Di atas kertas, Kurikulum Merdeka memberi ruang bagi guru untuk menjadi lebih kreatif dan kontekstual. Mereka diberi kebebasan merancang modul ajar sendiri, memilih model pembelajaran, bahkan menentukan strategi asesmen. Namun seperti dikatakan Paulo Freire,
“Revolusi pendidikan tidak lahir dari perubahan kebijakan semata, tapi dari pembebasan mereka yang mendidik.”

Sayangnya, guru kita belum sepenuhnya merdeka. Mereka masih terkungkung oleh birokrasi administratif, minim pelatihan fungsional, dan dituntut produktivitas tanpa disediakan alatnya.

Pengalaman guru-guru di berbagai daerah, termasuk di NTT, memperlihatkan ironi ini dengan jelas.
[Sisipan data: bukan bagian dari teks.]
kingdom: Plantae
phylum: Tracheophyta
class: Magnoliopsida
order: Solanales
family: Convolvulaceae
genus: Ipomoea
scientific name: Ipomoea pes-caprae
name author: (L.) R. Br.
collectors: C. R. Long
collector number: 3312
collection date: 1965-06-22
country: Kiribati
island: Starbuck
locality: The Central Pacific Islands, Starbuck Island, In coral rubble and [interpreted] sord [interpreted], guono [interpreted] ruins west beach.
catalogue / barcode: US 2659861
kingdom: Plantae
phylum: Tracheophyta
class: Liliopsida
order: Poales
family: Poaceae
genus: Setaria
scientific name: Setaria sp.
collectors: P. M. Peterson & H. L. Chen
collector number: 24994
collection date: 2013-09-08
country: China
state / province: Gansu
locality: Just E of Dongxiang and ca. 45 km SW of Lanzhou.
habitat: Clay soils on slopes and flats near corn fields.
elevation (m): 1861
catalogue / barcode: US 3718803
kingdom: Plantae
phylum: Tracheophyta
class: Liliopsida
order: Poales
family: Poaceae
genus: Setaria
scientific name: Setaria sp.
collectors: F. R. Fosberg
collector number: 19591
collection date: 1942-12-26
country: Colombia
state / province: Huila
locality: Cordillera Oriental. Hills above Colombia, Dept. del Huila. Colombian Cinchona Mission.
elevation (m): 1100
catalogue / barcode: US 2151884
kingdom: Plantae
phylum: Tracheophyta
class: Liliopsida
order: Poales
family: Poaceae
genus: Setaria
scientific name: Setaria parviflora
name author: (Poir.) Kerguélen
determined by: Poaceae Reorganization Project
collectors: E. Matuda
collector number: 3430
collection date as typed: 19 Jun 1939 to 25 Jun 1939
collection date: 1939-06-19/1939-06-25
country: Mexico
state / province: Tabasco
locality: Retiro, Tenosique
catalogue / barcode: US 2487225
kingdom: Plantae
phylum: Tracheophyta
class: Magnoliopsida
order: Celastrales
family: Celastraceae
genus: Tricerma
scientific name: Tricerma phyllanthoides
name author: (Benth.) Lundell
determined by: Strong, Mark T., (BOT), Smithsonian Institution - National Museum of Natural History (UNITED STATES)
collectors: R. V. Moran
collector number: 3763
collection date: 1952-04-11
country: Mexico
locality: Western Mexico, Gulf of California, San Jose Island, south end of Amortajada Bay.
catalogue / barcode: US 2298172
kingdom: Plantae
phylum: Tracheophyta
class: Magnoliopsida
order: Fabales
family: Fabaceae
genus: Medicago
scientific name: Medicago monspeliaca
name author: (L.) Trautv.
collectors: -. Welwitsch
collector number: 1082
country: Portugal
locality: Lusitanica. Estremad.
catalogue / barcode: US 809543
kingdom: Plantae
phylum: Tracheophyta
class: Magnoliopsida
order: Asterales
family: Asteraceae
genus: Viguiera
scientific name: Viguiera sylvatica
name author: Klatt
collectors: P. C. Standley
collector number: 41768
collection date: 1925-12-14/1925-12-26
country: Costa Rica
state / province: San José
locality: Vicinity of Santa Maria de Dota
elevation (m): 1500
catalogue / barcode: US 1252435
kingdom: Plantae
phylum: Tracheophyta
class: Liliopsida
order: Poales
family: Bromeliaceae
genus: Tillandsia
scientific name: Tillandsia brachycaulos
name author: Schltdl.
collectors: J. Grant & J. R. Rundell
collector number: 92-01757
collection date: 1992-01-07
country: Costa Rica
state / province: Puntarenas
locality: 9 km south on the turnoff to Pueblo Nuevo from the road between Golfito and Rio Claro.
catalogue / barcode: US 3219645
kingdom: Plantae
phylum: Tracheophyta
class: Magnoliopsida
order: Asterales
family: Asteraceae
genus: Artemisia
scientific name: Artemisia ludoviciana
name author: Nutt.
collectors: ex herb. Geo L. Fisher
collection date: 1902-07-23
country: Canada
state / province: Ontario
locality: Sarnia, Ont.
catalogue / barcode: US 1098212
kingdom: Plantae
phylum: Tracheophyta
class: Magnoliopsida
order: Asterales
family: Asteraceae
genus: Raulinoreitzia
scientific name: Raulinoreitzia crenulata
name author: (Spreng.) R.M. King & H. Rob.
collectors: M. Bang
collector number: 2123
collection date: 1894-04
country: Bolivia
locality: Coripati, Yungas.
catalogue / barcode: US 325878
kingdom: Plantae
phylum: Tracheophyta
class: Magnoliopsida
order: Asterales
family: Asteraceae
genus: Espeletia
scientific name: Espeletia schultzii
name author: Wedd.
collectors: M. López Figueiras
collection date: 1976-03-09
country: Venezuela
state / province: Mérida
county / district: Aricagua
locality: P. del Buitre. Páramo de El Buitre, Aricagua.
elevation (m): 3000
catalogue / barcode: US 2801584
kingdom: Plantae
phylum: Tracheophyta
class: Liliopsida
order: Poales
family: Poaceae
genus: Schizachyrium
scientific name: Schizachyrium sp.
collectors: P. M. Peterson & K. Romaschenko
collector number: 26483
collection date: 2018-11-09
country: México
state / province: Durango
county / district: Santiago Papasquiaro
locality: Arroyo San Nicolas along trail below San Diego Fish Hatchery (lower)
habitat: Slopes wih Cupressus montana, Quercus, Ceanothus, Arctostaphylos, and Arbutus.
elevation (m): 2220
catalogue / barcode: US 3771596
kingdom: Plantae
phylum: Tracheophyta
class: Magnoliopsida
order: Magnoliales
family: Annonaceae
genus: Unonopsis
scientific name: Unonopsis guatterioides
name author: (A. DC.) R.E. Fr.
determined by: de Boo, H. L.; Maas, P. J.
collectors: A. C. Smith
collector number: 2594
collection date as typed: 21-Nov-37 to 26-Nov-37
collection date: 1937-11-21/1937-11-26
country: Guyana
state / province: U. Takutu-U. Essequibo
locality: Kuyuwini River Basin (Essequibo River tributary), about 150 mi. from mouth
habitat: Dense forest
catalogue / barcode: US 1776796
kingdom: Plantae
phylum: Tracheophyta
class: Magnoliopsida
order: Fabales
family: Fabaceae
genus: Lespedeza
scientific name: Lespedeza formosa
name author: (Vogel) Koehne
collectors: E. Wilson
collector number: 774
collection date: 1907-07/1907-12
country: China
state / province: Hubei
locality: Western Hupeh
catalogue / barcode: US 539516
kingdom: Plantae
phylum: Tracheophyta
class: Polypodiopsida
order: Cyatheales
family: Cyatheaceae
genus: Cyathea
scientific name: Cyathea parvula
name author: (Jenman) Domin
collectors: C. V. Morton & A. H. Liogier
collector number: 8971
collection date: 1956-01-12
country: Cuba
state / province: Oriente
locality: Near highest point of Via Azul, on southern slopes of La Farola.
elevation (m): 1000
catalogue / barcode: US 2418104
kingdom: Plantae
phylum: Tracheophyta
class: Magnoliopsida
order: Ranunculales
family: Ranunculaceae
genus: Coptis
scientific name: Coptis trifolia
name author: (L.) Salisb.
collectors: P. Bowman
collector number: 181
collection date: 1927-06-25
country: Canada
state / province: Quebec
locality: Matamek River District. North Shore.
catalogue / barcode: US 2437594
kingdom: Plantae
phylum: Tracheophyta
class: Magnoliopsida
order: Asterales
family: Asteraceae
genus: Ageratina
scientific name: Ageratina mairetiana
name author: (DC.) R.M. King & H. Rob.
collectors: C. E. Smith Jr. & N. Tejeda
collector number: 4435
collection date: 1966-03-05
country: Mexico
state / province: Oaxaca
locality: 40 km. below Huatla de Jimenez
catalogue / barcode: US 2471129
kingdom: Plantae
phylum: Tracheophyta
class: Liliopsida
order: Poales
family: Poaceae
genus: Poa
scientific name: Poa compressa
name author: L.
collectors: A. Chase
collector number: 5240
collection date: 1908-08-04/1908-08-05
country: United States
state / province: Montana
Modul ajar yang seharusnya fleksibel, justru menjadi beban baru karena guru tak mendapatkan pelatihan aplikatif. Pembelajaran berdiferensiasi yang ideal, sulit diterapkan di kelas yang muridnya heterogen dan fasilitas seadanya. Projek Profil Pelajar Pancasila yang visioner, sering kali hanya selesai di atas kertas karena tak ada cukup waktu, dukungan, dan dana.